Incentivising farmers to grow the same crops has reduced the productivity of some of the country’s most fertile lands, as monocropping depletes soil of nutrients and can lead to significant erosion. The practice requires synthetic fertilizers to compensate for the lost nutrients, and pesticides to combat fungi and insect predators that thrive in these conditions. Indigenous and subsistence farmers have always rotated multiple crops because it’s the best way of ensuring healthy soil and good yields.
Agricultural runoff is now responsible for 80% of excessive nutrients in our freshwater and oceans, which cause dense growth of plant life like algae that block oxygen from reaching fish and other animals.
In 2019, agriculture and aquaculture were identified as a threat to 24,000 of the almost 28,000 species threatened with extinction, according to the IUCN Red List.
What can be done?
In the 1970s, President Richard Nixon’s agriculture secretary told farmers to “get big or get out”.
This investigation has examined the far-reaching consequences of government support – political and economic – for big corporations that now dominate every part of the food chain.
Last week Joe Biden signed an executive order to tackle the rampant concentration across the US economy – including food and farming. Biden called on government agencies to enforce existing antitrust laws and consider rolling back recent mega-mergers which boosted profits and power for a handful of corporations while hurting the rest of us.
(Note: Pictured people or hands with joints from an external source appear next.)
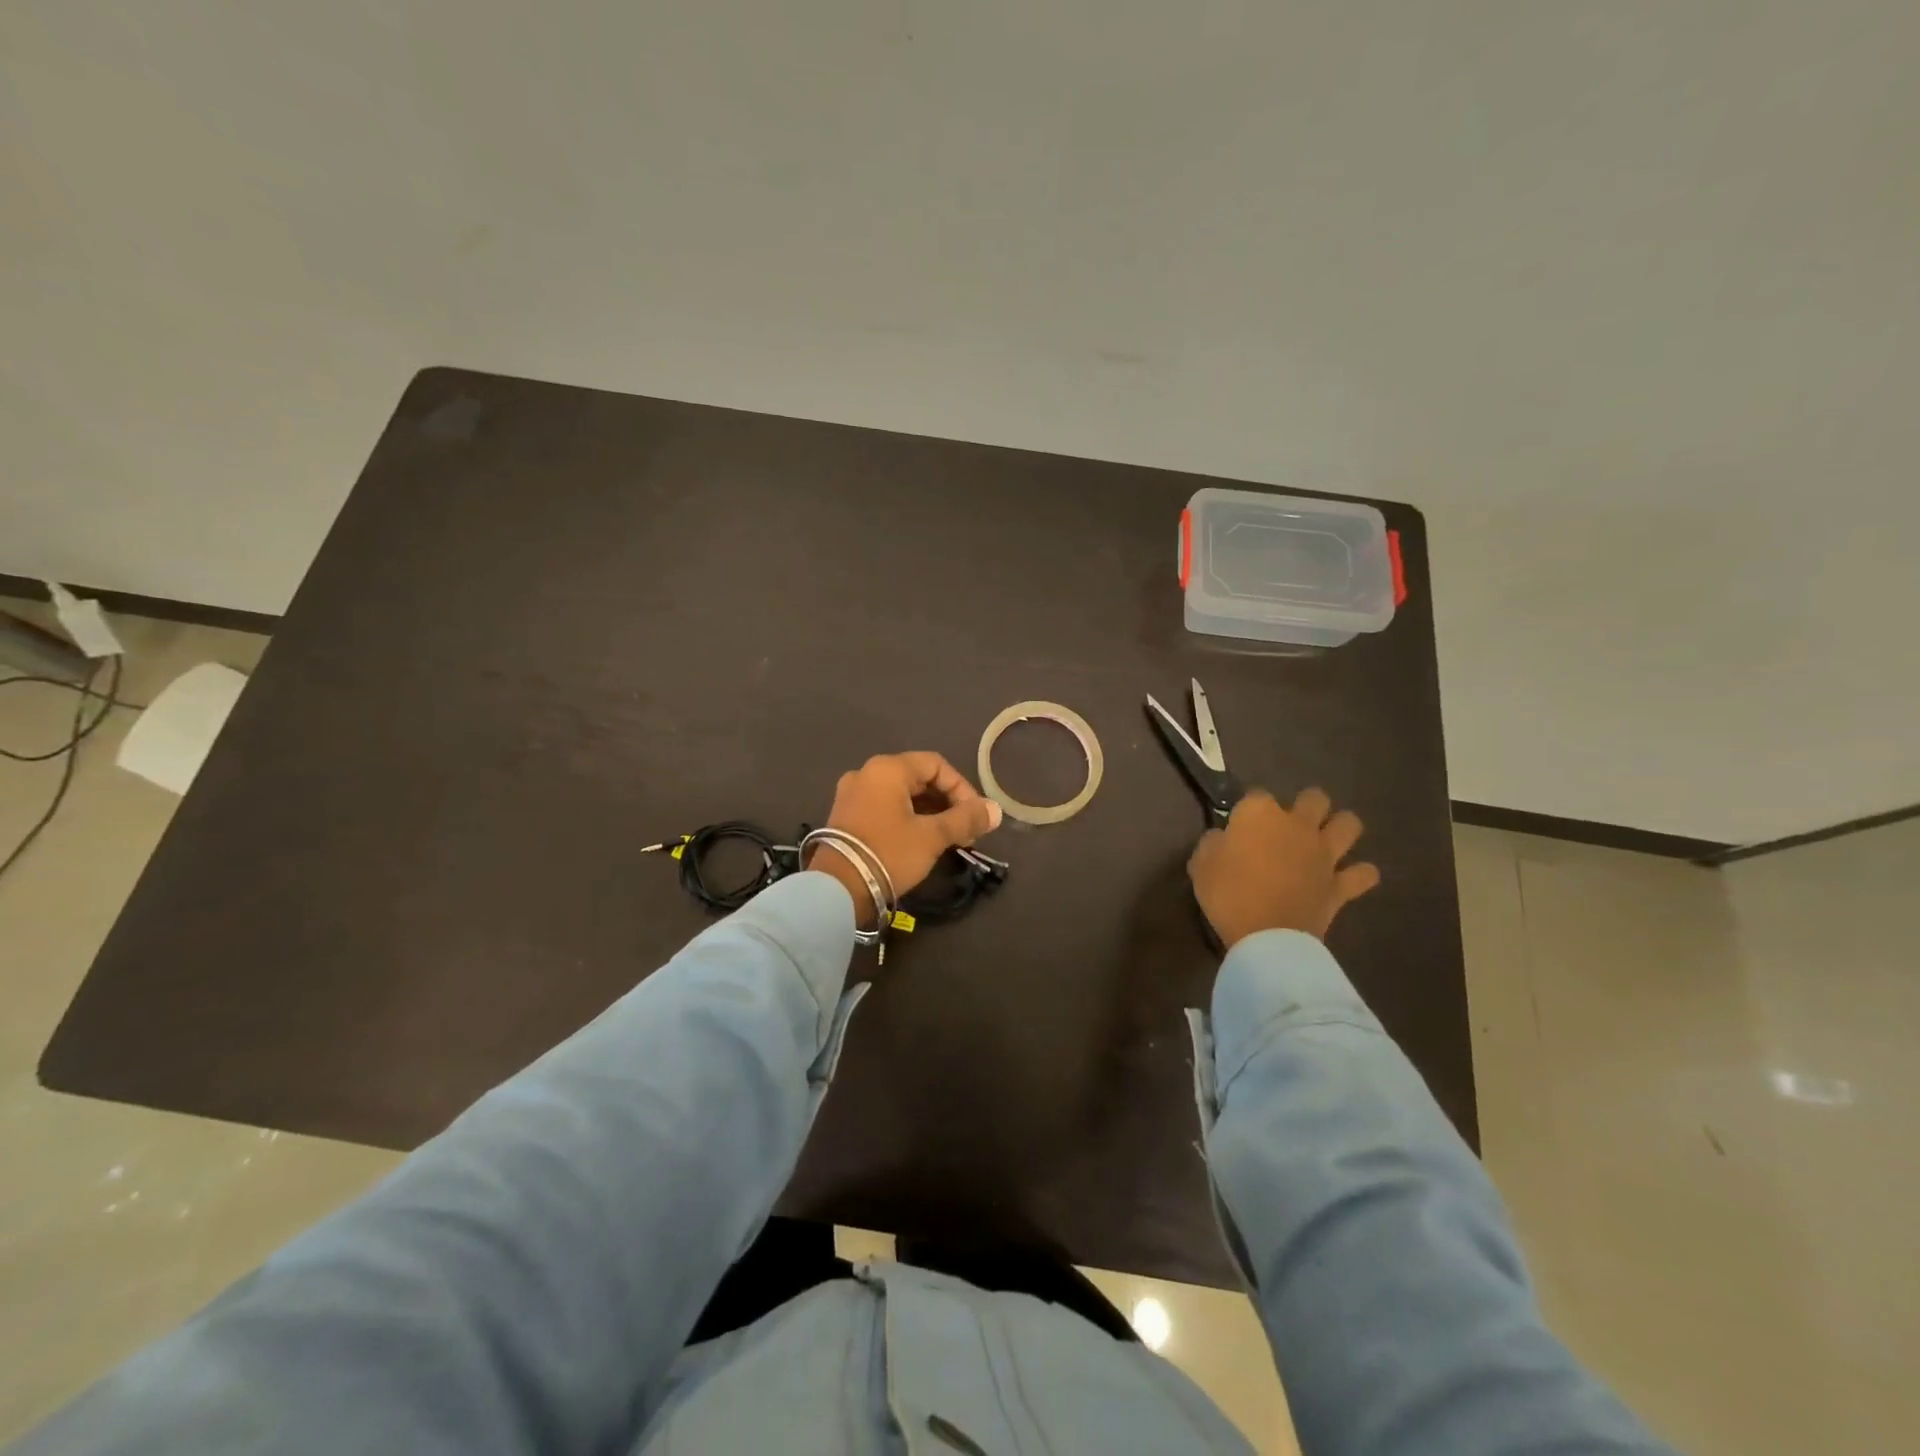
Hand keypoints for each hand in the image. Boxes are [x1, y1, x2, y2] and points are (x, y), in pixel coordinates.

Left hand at [811, 753, 1002, 926]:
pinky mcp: (844, 817)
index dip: (962, 788)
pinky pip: (884, 808)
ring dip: (929, 813)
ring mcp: (851, 795)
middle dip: (947, 803)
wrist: (836, 889)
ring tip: (948, 840)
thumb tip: (995, 810)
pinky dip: (907, 819)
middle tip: (965, 831)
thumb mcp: (932, 836)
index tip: (975, 816)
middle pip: (918, 778)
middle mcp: (866, 773)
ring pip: (901, 795)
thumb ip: (965, 819)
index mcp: (887, 768)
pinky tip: (920, 842)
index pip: (936, 765)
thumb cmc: (888, 853)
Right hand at [1188, 788, 1379, 949]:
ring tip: (1327, 839)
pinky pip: (1364, 873)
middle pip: (1314, 798)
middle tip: (1289, 825)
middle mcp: (1297, 825)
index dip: (1247, 809)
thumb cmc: (1228, 894)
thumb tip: (1222, 838)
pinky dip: (1359, 874)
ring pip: (1349, 824)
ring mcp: (1324, 853)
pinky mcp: (1341, 884)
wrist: (1267, 936)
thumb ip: (1213, 843)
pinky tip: (1351, 877)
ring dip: (1340, 828)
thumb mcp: (1200, 864)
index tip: (1239, 826)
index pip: (1255, 795)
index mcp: (1260, 815)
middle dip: (1305, 805)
The order specifically directs the USDA to take swift action to protect farmers including by making it easier for them to sue meat processors for alleged abuses.
But the problems in the current system run deep.
“From farm to fork, America’s food system has been rooted in the exploitation of women, Native Americans and people of color. This is at the heart of capitalist food politics – big corporations taking as much as they can and paying as little as possible for it,” said Raj Patel, academic and author of Stuffed and Starved: Markets, Power and the Hidden Battle for the World’s Food System.
In addition to executive actions, which could be overturned by the next president, such deep-rooted injustices need sweeping reforms by Congress. But bills banning new mega-mergers and factory farms currently lack bipartisan support, despite public opinion supporting them.
It’s time to support small-scale regenerative farmers, regional food hubs and grocery coops, according to Starbuck. “Alternatives already exist. We just need to boost public funding and resources to help sustainable, affordable, more equitable food systems take root.”